SunRun approached ClearScale, an AWS Premier Consulting Partner, with a request: they needed to identify gaps in architecture design, define the steps necessary to execute the migration to Docker and Amazon EC2 Container Service (ECS) on Virtual Private Cloud (VPC) as well as bolster the security for all their data. Unlike other ClearScale engagements, this particular one was truly a partnership as SunRun collaborated with ClearScale during the migration process.
This benefited both parties as it allowed ClearScale to provide guidance on the migration process while enabling SunRun to participate in the actual migration. SunRun’s requirements for the new solution included: reducing costs, bolstering data security, leveraging agile micro services and speed-up the deployments.
ClearScale started the project by evaluated SunRun’s business goals and researched the best possible approach on how to leverage Amazon EC2 Container Service (ECS) on Virtual Private Cloud. This research resulted in an extensive documentation process designed to provide insight into to how best accomplish a successful deployment, migration, identify gaps in the design, and the steps necessary to execute the migration.
ClearScale presented a deployment infrastructure based on Elastic Beanstalk. Docker instances were implemented on Amazon EC2 Container Service (ECS) to automate the CloudFormation process into SunRun’s overall architecture. Not only did this allow SunRun the ability to deploy a process to stand up unique environments conforming to pre-defined criteria, but it also enabled the ability to deploy redundant environments in different geographic zones. ClearScale suggested best practices for deploying Jenkins, presented baseline Cloud Formation templates and more.

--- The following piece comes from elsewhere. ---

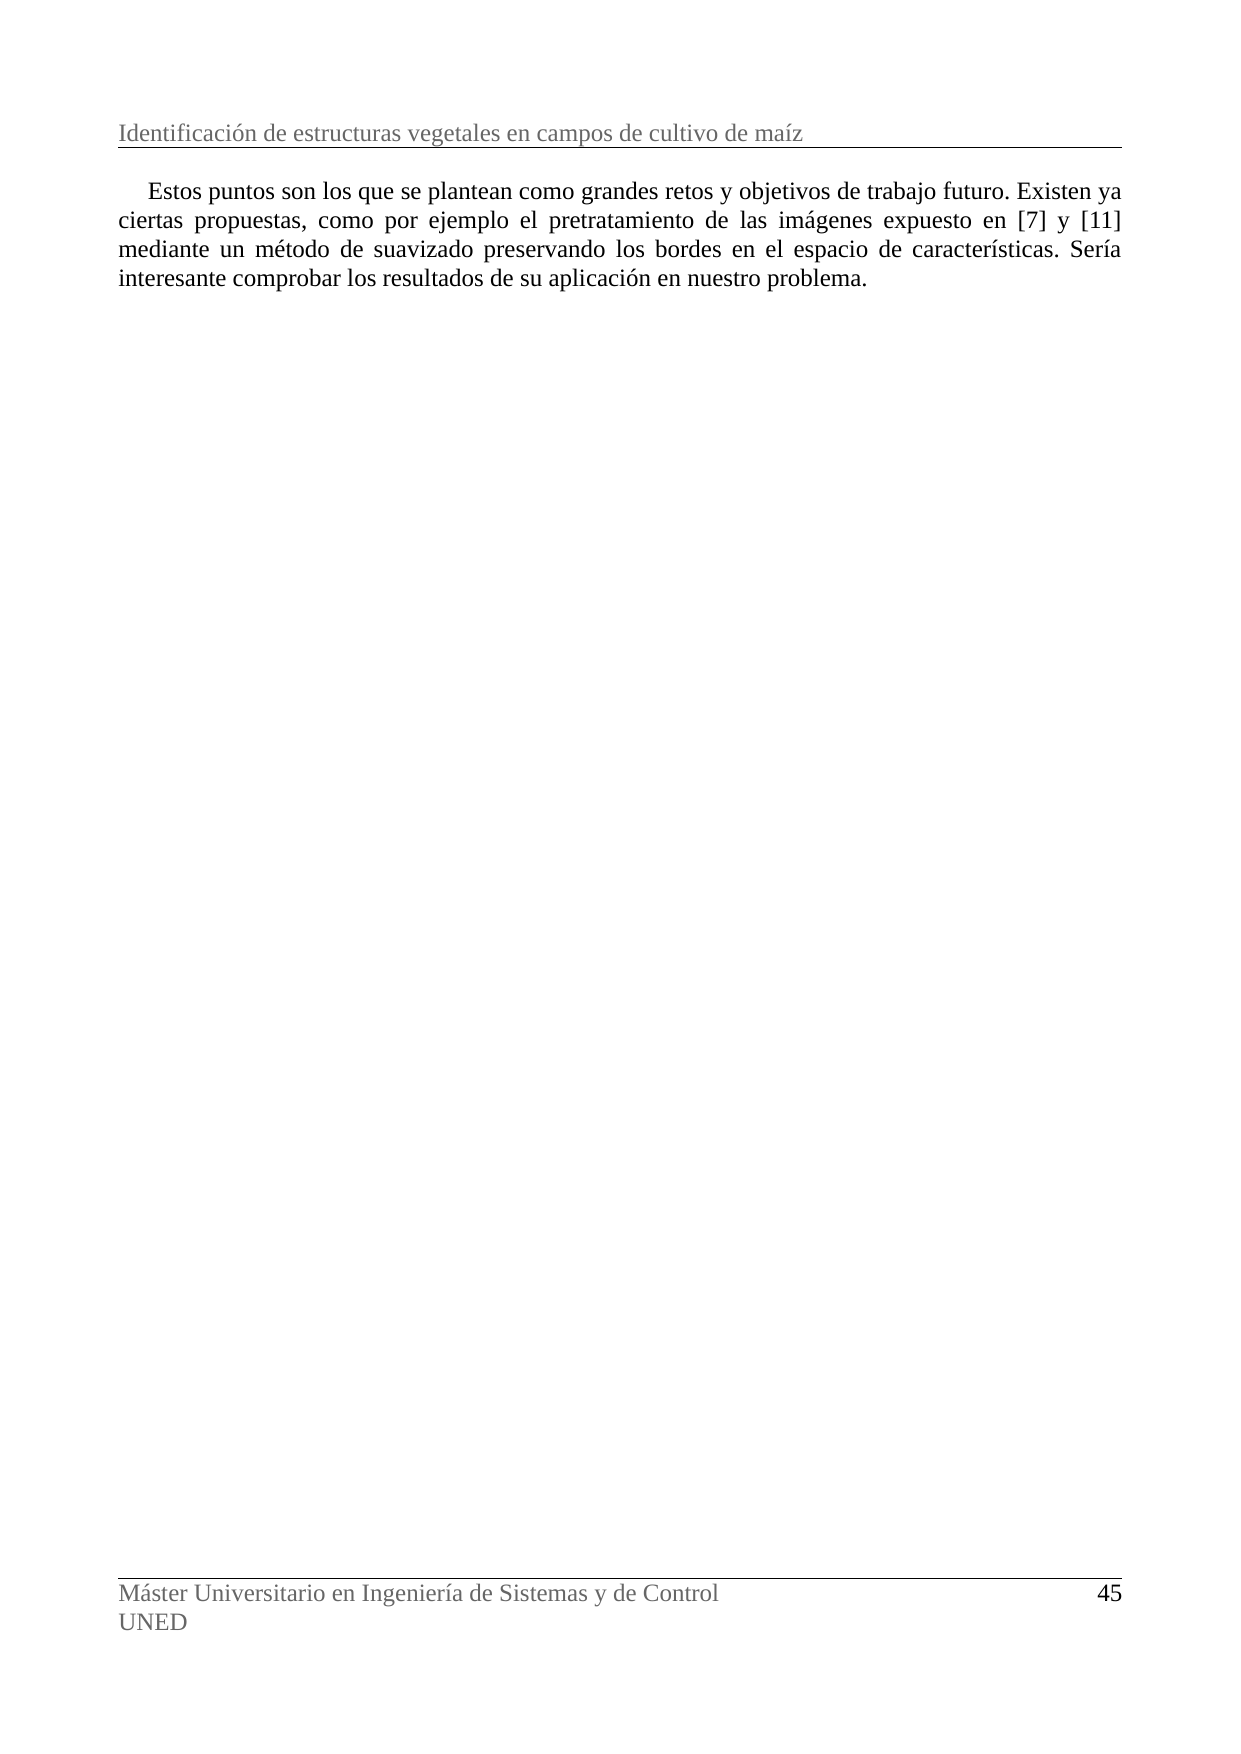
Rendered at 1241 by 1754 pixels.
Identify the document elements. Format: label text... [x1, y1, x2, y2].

text Estos puntos son los que se plantean como grandes retos y objetivos de trabajo futuro. Existen ya ciertas propuestas, como por ejemplo el pretratamiento de las imágenes expuesto en [7] y [11] mediante un método de suavizado preservando los bordes en el espacio de características. Sería interesante comprobar los resultados de su aplicación en nuestro problema. [118, 176, 1122, 291]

The collaboration between ClearScale and SunRun also involved a detailed analysis of solutions designed to protect secure information and keys. Under consideration was Vault and Confidant, two solutions designed to handle any number of secure data, API information, private key information and encryption information.

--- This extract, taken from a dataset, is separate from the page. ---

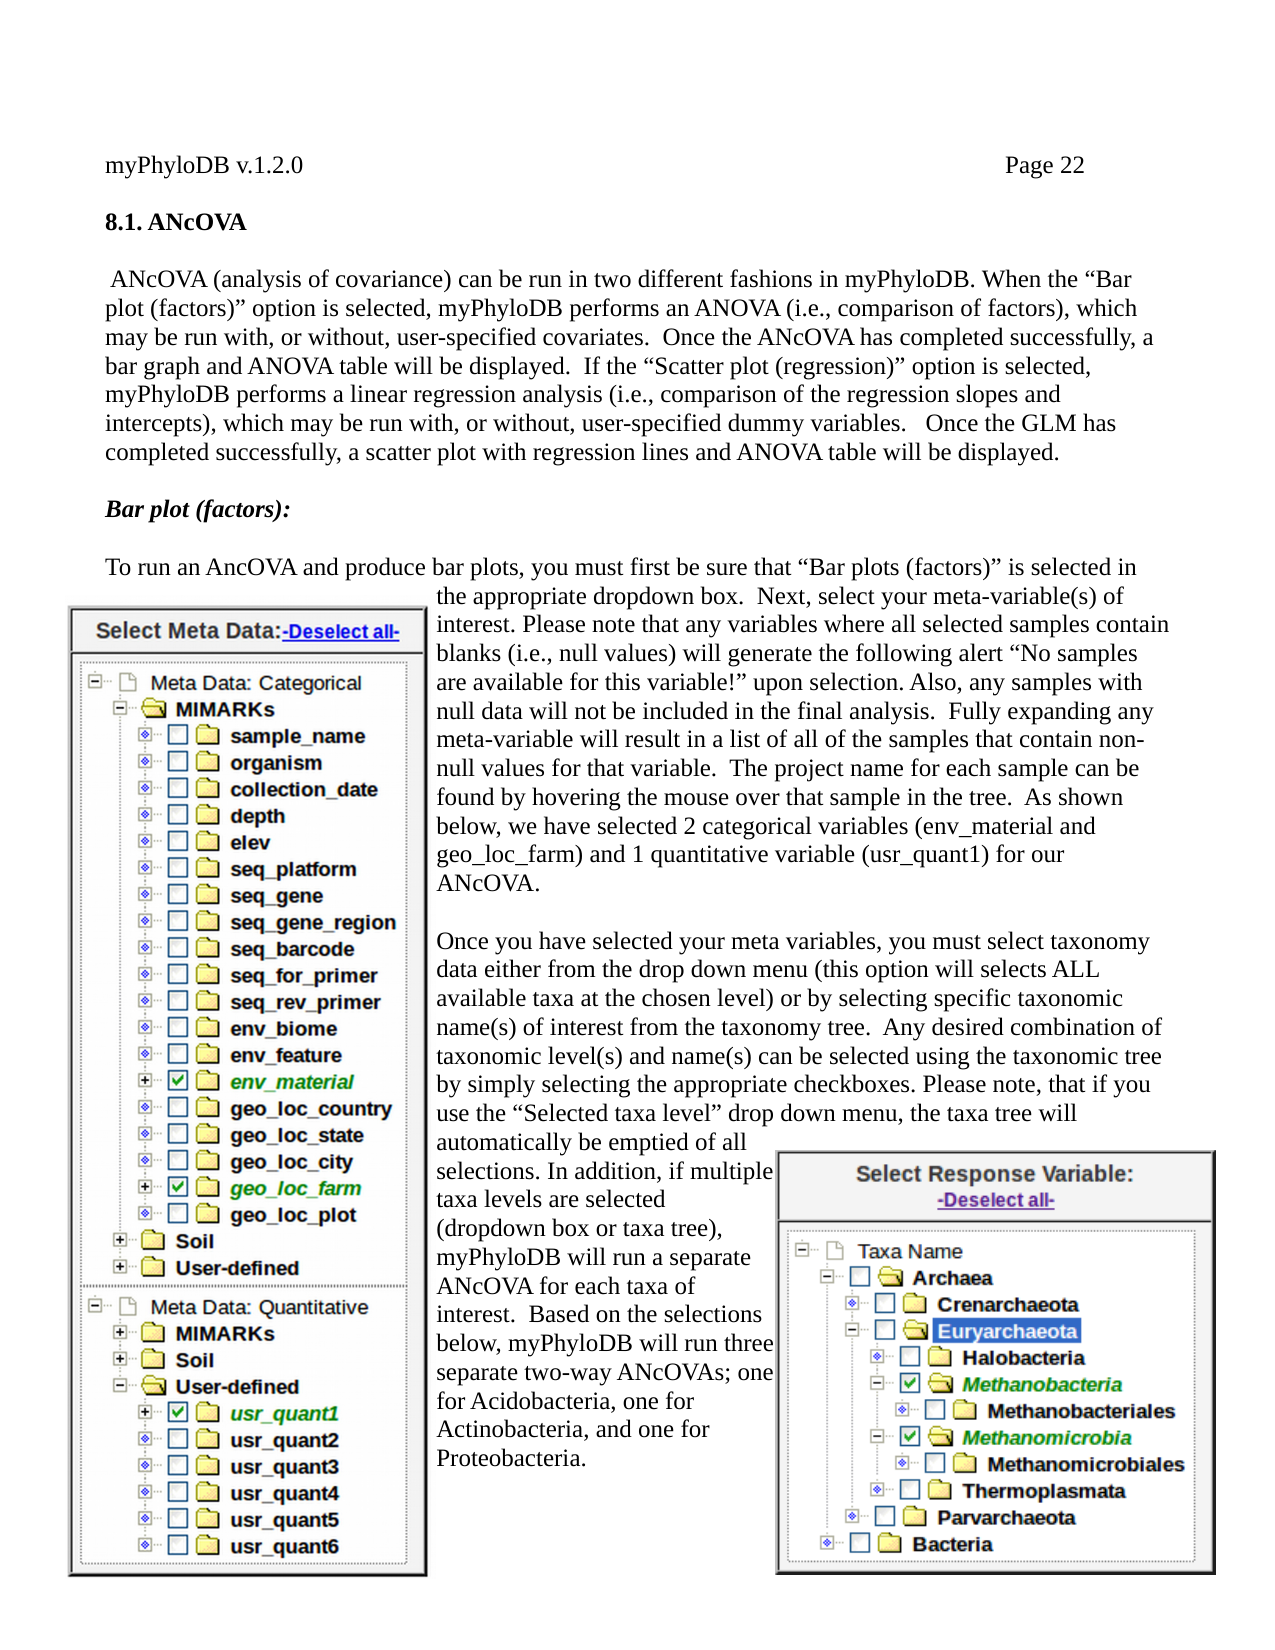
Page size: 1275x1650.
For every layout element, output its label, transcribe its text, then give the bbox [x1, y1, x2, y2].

Starting with Confidant, ClearScale teams extensively researched best practices on how to properly implement a solution, defined the prerequisites in part with SunRun and then deployed the solution to an AWS ECS environment. Although Confidant is an open-source solution, it chooses to rely heavily on AWS features to create a more integrated experience. It leverages AWS Key Management Service (KMS) to make certain that master encryption keys cannot be stolen, it enforces the concept of not sharing authentication credentials with clients by making sure that any authentication credentials that are generated don’t need to be trusted through less-than-trustworthy metadata, thus ensuring a complete end-to-end encryption solution.

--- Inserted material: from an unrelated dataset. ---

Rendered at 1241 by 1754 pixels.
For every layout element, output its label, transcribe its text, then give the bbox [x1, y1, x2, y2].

In contrast, the Vault solution provides a different approach. Although it does offer similar approaches to encrypted key management, it’s agnostic; this means that the solution could be deployed to any Cloud solution if properly configured. It is able to manage any sort of database credentials, API information, and providing the ability to generate credentials on-demand for specific security needs. In addition, Vault enforces lease contracts with clients to ensure that any keys shared with clients have a limited lifespan in which to be used or they can be revoked at will. Like Confidant, the ClearScale team used the prerequisites to in turn to help create automated scripts that were used to generate CloudFormation templates. These were then deployed to the same type of ECS instance like the Confidant solution before. ClearScale also assisted in migration from their existing MySQL implementation to AWS Aurora.
ClearScale helped SunRun create an efficient and secure architecture design that helped set them up for success. This close collaboration helped the SunRun’s team save time and provided a sizable amount of knowledge transfer between the companies. This also empowered both parties to explore new and unique ways to solve complex cloud challenges. The end result of this collaboration was a production-ready solution that the SunRun team was intimately familiar with and could scale and evolve further as their business grows.
At ClearScale, an AWS Premier Consulting Partner, our goal is not simply to provide a solution for a client’s specific needs. We believe in providing guidance, knowledge and ownership of a solution so that our clients will understand how to manage it and become successful.